Dolls: Hüzünlü Bir Şiir

spot_img

Uzakdoğu sineması huzuru, doğayı, duygusallığı çağrıştırır. Filmlerinde bütün duygular huzurla iç içe geçer. Acı da mutluluk da hep hüzünlüdür. Bu yazımız Japon sinemasının iyi bir örneği hakkında olacak. Takeshi Kitano’nun 2002 yapımı Dolls filmi…

Filmi izlerken doğanın uçsuz bucaksız yollarında ilerlediğinizi hissediyorsunuz. Yönetmenin kamera kullanımı hakkında kelime bulmak zor. Fazlasıyla etkileyici çünkü. Renklerin ön plana çıktığı bu filmi, sessizlikte ilerleyen filmleri sevmeyen pek çok kişi bile sıkılmadan, aşkla izleyecektir.

Filmde üç farklı aşk hikayesine tanık oluyoruz. Renklerin büyüleyiciliğinin en dikkat çekici kısmı olan, ilk aşk hikayemizin çifti Matsumoto ve Sawako. Bu iki genç birbirlerine aşık bir çifttir. Matsumoto’nun ailesinin baskısıyla ayrılmaları ve devamında Matsumoto’nun başka biriyle evleneceği gün Sawako’nun intihar ettiğini öğrenmesiyle hikaye farklı bir boyuta taşınıyor. Düğünü bırakıp sevdiği kadına koşan Matsumoto’nun ardında bıraktığı ve bulduğu kişi aynı kişi değildir. İçtiği ilaçların etkisiyle hiçbir şey hatırlamayan, konuşmayan, adeta küçük bir bebek gibi sıfırlanan bir akılla karşılaşıyoruz. Matsumoto bu yaşananlardan sonra her şeyi geride bırakıp, Sawako’yu da alıp bitmeyen bir yolculuğa çıkıyor. Filmin etkileyici olmasının sebebi de bu bitmeyen yolculuk hikayesi.

Matsumoto, Sawako’nun başına bir şey gelmesinden korktuğu için farklı bir önlem alıyor.
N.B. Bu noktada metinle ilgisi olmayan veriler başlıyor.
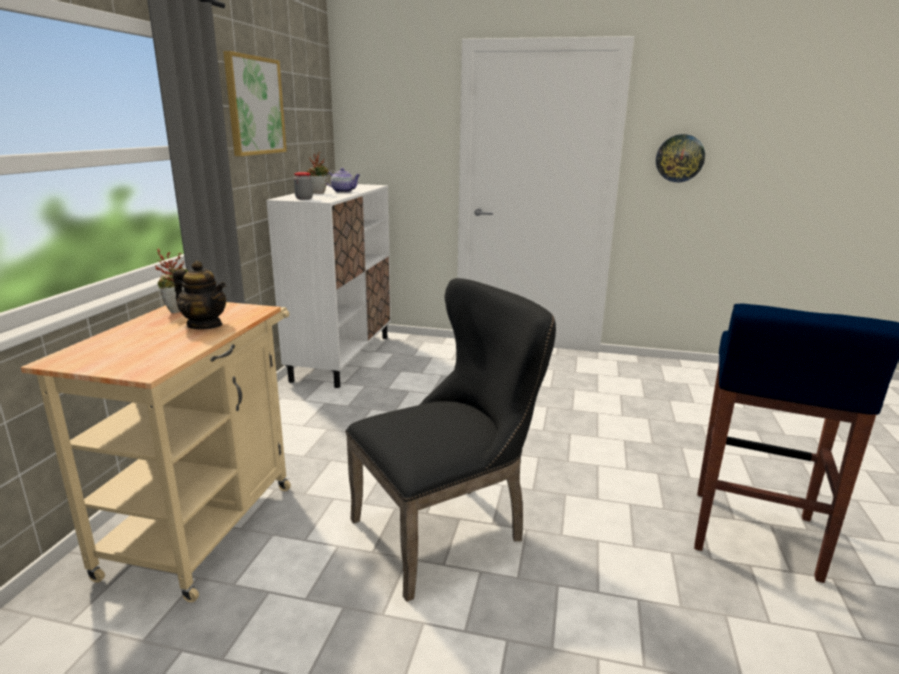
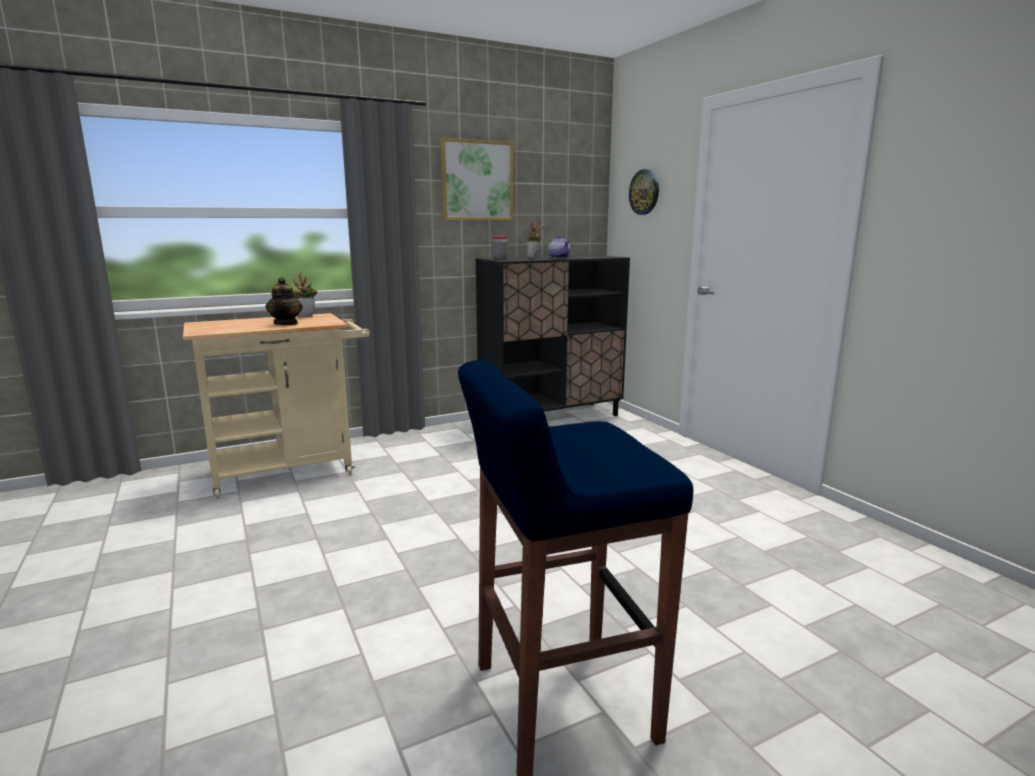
camera: 50 degrees right, 5 degrees down
white cabinet [266,184,391,388] -> black cabinet [476,255,630,416]
black chair [345,278,556,602] -> none
wall clock [656,134,705,182] -> wall clock moved to [629,169,659,215]

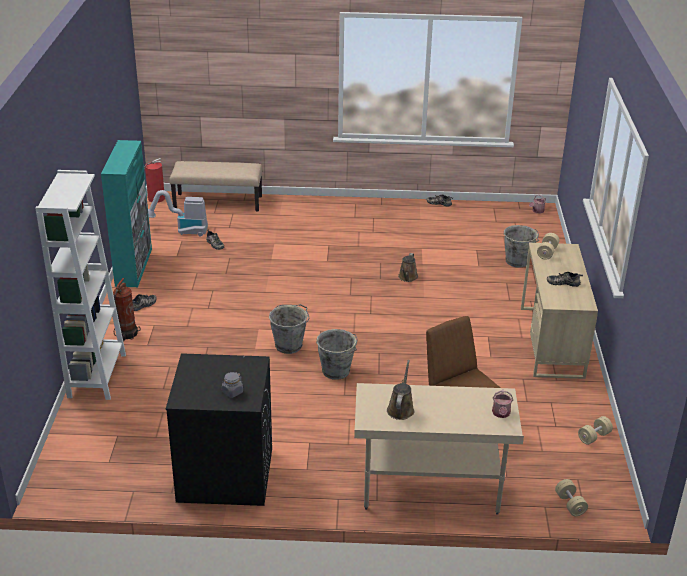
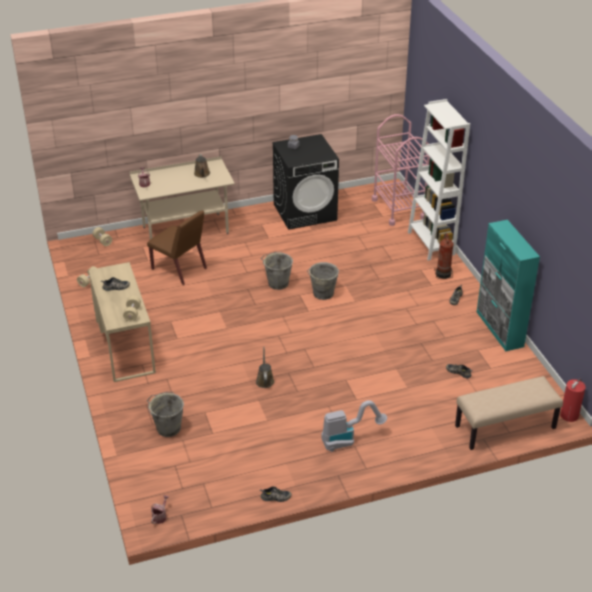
camera: 160 degrees right, 5 degrees up
vacuum cleaner [148,190,208,237] -> vacuum cleaner moved to [321,400,387,452]
none -> pink cart [372,114,430,226]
Kalın, kırmızı bir iple birbirlerinden ayrılmayacak şekilde bağlanıyorlar. O kırmızı ip pek çok şeydir. Aşkın yegane temsilcisi kırmızı, aynı zamanda acıyı ve bağlılığı da sembolize ediyor. Bembeyaz karların üstünde ilerleyen görünmez iki ruh, ama görünür kırmızı ipleriyle…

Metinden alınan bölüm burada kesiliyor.